Task directions – Extract each line of the records below that contains the word "shifted".

Extracted records –
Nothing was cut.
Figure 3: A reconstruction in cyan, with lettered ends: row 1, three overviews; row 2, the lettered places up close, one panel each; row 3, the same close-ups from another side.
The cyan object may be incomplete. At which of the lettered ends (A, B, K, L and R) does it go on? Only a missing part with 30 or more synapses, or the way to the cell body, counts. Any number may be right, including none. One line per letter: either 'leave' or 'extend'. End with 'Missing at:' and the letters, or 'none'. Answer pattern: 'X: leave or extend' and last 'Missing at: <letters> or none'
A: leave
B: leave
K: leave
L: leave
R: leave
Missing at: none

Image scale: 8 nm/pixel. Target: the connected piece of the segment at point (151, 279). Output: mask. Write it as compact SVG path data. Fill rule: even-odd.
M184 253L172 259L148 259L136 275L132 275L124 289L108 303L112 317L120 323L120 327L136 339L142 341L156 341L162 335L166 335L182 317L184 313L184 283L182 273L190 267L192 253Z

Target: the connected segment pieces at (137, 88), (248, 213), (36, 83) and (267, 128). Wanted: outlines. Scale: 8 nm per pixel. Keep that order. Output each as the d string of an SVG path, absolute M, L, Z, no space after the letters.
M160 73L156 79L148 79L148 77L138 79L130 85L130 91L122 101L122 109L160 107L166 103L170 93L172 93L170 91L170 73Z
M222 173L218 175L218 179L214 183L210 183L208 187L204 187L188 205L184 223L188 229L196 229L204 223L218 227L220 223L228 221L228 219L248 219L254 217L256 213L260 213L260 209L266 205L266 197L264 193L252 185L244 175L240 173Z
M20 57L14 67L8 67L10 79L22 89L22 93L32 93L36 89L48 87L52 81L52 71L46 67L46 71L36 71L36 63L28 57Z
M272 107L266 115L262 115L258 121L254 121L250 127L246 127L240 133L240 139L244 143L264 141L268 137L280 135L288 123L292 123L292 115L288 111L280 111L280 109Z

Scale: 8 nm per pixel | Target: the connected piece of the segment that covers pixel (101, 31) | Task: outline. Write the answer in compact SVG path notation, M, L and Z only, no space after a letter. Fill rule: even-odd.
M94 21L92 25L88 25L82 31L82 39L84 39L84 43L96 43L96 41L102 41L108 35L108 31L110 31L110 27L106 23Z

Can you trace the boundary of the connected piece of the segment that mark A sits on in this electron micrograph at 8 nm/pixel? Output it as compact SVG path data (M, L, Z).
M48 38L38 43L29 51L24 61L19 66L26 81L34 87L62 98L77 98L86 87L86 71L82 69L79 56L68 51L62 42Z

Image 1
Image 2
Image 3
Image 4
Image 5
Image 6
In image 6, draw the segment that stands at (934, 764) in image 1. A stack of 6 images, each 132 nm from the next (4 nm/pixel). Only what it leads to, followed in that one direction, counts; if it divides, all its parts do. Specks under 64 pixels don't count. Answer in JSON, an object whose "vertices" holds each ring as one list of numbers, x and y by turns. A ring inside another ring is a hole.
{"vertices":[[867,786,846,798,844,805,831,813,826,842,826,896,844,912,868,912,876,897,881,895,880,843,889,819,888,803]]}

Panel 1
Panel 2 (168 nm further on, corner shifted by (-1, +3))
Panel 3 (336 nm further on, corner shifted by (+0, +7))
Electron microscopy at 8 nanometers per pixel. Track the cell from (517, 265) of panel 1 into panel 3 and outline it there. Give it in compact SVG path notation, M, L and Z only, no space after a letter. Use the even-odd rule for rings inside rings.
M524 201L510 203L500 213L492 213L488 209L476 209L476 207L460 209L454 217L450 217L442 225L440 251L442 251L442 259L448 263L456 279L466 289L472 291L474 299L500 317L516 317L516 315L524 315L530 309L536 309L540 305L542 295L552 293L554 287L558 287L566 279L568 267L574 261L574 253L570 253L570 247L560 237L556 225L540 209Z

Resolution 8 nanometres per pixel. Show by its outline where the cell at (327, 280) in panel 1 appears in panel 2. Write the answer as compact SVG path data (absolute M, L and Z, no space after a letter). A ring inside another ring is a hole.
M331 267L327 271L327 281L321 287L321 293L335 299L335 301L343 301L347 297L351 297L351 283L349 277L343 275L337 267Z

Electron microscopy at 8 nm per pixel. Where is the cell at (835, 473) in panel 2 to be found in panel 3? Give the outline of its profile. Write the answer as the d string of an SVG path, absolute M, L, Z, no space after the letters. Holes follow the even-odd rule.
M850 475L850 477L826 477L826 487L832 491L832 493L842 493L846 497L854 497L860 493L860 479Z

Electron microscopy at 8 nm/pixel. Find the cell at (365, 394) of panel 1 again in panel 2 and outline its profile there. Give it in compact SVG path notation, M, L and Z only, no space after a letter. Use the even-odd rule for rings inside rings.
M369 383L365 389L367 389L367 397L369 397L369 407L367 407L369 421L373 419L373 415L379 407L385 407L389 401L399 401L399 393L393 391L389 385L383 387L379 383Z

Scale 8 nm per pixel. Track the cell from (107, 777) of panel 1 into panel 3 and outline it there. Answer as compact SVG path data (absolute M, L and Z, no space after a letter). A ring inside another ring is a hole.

Your response –
Panel 2 (168 nm further on, corner shifted by (-1, +3))
Panel 3 (336 nm further on, corner shifted by (+0, +7))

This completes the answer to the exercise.